The incapacity of the physicians to treat the slave-girl becomes clear; the King turns his face to the Presence of Allah and he sees a wali in a dream.

When the King saw that the incapacity of the physicians he ran bare foot to the mosque; on entering he made for the mihrab – the place of prostration became wet with the tears of the King. On coming to himself after being overwhelmed by fana, his tongue poured out sweet praise and du’as.

Dr Sulaiman Hikmatyar:

Again clear proof that the King was a slave of Allah: his first response to realizing that the physicians would be of no use and that the matter was in the hands of Allah is to make haste to the nearest mosque – to perform the salat, aware that a man is closest to Allah when prostrating; his going barefoot is to emphasize his state of humility. As a result of need – being deprived of the slave girl – he is reduced to an intense state of grief, but then quickly finds proximity to Allah and is accorded the gift of fana: his self and its desires disappear and in gratitude he gives thanks to Him. That all this occurs in a mosque and in public, further demonstrates the nature of the King’s experience of tasawwuf: he is no majnoun, no mad dervish immersed in a permanent state of divine attraction, but rather a sober wayfarer in the outward, momentarily overcome by divine passion. Moreover his choice of the pre-eminent part of the mosque, the place where the imam stands to lead the salat, namely the mihrab – literally the ‘locus of war [on the nafs]’ – attests not only to his passive submission but also to his active resolve to deal with the state he is confronted with.
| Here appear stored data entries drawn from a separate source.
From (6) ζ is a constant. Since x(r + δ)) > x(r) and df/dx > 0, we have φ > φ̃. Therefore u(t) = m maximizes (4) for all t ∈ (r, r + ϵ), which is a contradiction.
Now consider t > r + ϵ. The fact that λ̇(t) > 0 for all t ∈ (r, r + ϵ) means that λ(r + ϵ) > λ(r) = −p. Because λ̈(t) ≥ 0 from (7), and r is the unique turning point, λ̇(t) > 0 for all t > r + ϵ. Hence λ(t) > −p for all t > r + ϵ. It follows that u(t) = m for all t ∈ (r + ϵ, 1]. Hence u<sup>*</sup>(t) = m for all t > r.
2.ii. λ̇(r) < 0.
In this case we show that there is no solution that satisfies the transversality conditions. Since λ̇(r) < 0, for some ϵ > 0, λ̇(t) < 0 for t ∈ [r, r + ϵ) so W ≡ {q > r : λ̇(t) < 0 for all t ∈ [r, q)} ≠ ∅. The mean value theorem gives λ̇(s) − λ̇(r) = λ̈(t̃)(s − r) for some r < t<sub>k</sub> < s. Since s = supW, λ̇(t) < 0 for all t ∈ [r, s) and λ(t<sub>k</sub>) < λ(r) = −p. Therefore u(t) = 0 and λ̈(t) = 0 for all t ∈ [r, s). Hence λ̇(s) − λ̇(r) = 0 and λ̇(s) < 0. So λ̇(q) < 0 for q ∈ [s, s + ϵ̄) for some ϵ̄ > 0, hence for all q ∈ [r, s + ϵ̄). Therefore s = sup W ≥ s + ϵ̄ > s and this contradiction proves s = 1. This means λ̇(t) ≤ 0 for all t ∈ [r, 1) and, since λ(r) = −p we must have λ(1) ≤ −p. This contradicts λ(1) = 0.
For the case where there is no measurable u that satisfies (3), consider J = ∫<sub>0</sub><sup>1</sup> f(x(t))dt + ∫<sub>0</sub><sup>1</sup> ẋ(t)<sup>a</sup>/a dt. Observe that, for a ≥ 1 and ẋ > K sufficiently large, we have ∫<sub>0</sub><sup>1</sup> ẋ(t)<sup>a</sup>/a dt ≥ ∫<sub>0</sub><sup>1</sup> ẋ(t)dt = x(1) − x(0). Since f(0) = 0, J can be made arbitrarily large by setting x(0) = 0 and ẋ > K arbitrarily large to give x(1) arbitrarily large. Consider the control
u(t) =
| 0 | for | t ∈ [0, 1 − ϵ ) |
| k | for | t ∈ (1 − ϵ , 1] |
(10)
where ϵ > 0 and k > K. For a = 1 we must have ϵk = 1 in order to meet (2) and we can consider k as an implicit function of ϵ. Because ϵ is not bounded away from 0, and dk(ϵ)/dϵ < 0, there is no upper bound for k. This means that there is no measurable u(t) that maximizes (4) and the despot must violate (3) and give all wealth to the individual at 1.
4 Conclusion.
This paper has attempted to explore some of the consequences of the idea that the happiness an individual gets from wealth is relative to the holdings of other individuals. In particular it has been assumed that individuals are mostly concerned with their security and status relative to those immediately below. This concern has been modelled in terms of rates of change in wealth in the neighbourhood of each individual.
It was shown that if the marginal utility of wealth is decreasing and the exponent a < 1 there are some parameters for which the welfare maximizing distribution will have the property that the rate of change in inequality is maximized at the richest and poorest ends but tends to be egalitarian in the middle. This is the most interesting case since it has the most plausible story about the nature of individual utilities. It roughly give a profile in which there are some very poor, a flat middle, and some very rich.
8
His dua took the following form:

[When one asks oneself] ‘Who has bestowed the gift of the kingdom of the world – this most paltry of things?’ then what could I possibly have to say? given You are aware of all that is concealed.

Dr Sulaiman Hikmatyar:

The King is again affirming his submission to the Lord of the worlds who has created everything – by way of this declaration of His overwhelming power and the incapacity of himself.